# What is needed:
In the assembler exercise, what will the next exercise have you write?

# Selection:
Your task is to write a program that assembles a program written in our simple assembly language and loads the program into memory; we’ll write a simulator for our hypothetical computer in the next exercise. When you are finished, you are welcome to read or run a suggested solution, or to post your own solution or discuss the exercise in the comments below.

Advertisement

Pages: 1 2

4 Responses to “Assembler, Part 1”

  1. Adolfo said

    Solution in Racket (https://gist.github.com/adolfopa/11063222#file-asm-1-notests-rkt)

    #lang racket/base
    
    (require racket/dict
             racket/match
             racket/sequence
             racket/set
             racket/string)
    
    (define instructions
      (hash "const" 00
            "get"   01
            "put"   02
            "ld"    03
            "st"    04
            "add"   05
            "sub"   06
            "jpos"  07
            "jz"    08
            "j"     09
            "halt"  10))
    
    (define instr-regexp
      (string-join (map regexp-quote
                        (sort (hash-keys instructions) > #:key string-length))
                   "|"
                   #:before-first "("
                   #:after-last ")"))
    
    (define stmt-regexp
      (pregexp
       (string-append "[ \t]*"                 ; leading whitespace
                      "(?:"                    ; (1)
                      "(?:(\\w+)[ \t]+)??"     ; optional label
                      instr-regexp             ; instruction mnemonic
                      "(?:[ \t]+(\\d+|\\w+))?" ; optional argument
                      ")?"                     ; (1)
                      "(?:#.*)?")))            ; optional comment
    
    (struct stmt (label op arg) #:transparent)
    
    (define (read-stmt line)
      (match (regexp-match stmt-regexp line)
        [(list _ fst snd thd)
         (when (and snd (not (dict-ref instructions snd #f)))
           (error "syntax error: unknown mnemonic" line))
         (and (or fst snd thd)
              (stmt fst snd thd))]
        [#f
         (error "syntax error: ill formed statement" line)]))
    
    (define (read-asm in)

# Listing:
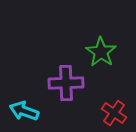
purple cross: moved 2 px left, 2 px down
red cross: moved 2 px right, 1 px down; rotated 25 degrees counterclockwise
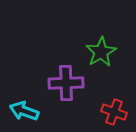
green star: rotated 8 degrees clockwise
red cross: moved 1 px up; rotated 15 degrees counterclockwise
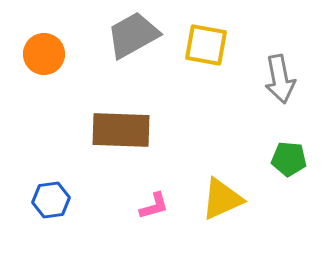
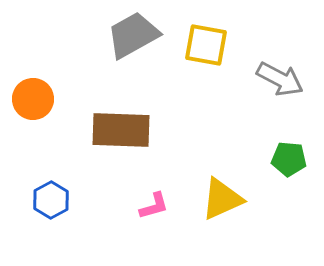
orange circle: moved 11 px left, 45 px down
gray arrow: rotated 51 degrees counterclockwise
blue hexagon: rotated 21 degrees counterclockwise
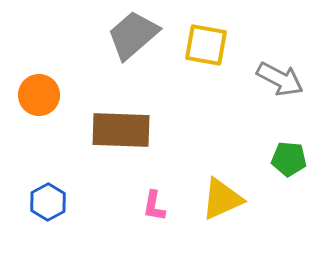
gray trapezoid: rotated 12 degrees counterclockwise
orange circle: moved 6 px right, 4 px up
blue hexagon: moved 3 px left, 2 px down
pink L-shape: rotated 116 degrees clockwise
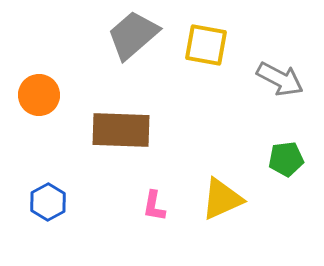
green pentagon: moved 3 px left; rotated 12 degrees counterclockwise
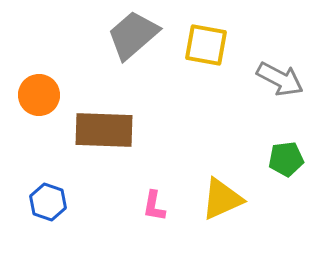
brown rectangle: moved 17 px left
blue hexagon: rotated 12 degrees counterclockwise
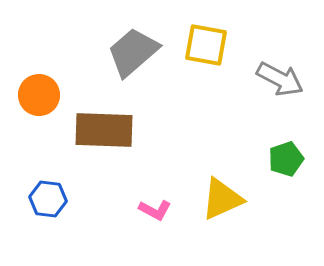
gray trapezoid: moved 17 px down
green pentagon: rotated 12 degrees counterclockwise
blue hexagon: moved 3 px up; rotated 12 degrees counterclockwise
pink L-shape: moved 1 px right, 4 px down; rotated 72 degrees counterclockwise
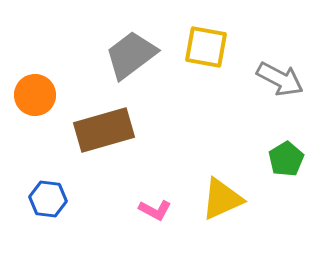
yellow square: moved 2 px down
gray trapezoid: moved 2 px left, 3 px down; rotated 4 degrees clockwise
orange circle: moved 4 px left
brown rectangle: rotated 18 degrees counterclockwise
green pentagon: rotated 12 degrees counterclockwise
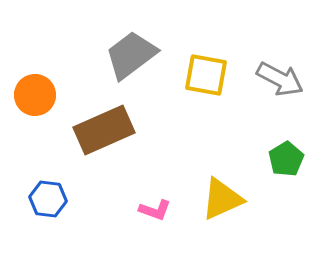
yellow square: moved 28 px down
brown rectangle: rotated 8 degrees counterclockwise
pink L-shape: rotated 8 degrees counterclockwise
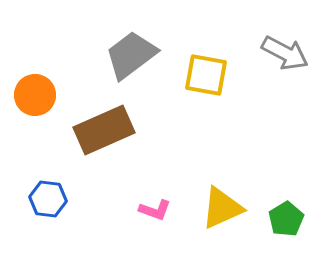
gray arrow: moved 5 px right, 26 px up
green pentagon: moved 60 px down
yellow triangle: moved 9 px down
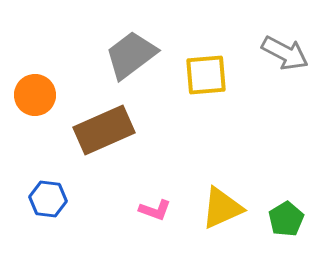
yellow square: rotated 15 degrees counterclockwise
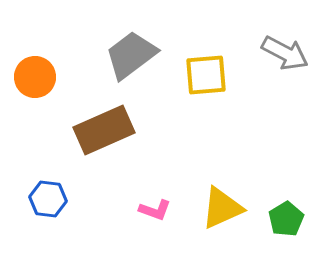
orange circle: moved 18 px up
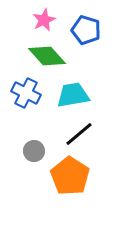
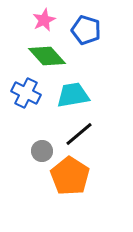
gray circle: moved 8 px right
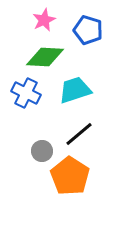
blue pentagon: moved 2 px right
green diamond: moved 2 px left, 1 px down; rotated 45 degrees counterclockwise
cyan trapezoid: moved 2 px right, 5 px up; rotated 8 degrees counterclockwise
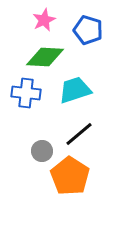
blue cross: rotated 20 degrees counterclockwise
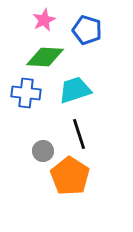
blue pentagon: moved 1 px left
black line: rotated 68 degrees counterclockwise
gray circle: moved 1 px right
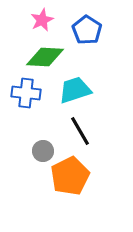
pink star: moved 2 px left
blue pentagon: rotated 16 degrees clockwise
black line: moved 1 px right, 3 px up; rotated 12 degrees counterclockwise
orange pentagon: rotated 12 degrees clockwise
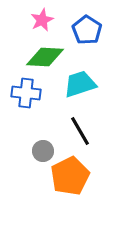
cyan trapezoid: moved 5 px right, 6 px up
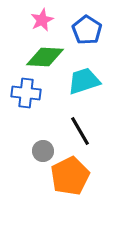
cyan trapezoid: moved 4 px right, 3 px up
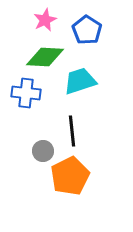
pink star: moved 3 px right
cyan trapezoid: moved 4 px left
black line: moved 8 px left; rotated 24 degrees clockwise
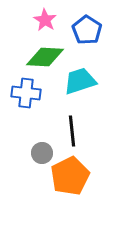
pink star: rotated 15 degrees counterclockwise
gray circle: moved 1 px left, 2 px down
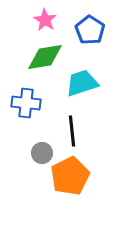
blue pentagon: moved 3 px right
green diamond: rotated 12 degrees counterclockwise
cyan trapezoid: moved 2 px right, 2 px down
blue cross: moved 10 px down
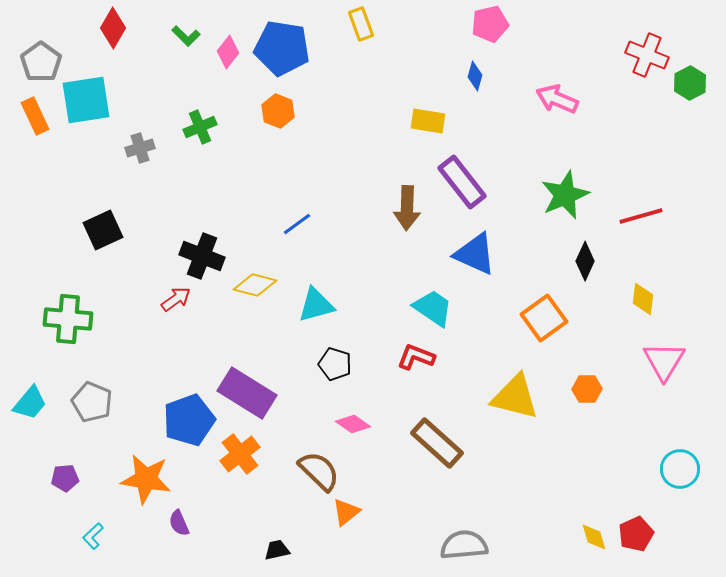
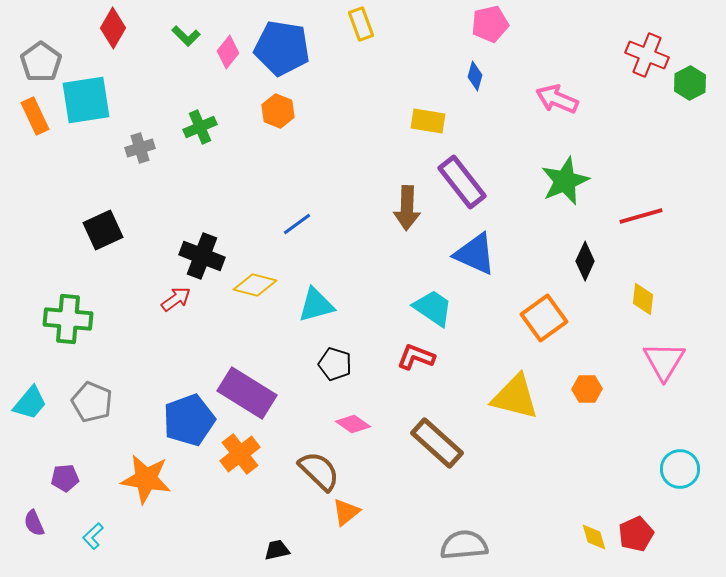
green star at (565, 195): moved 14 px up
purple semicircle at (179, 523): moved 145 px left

# Final answer:
A simulator for the hypothetical computer.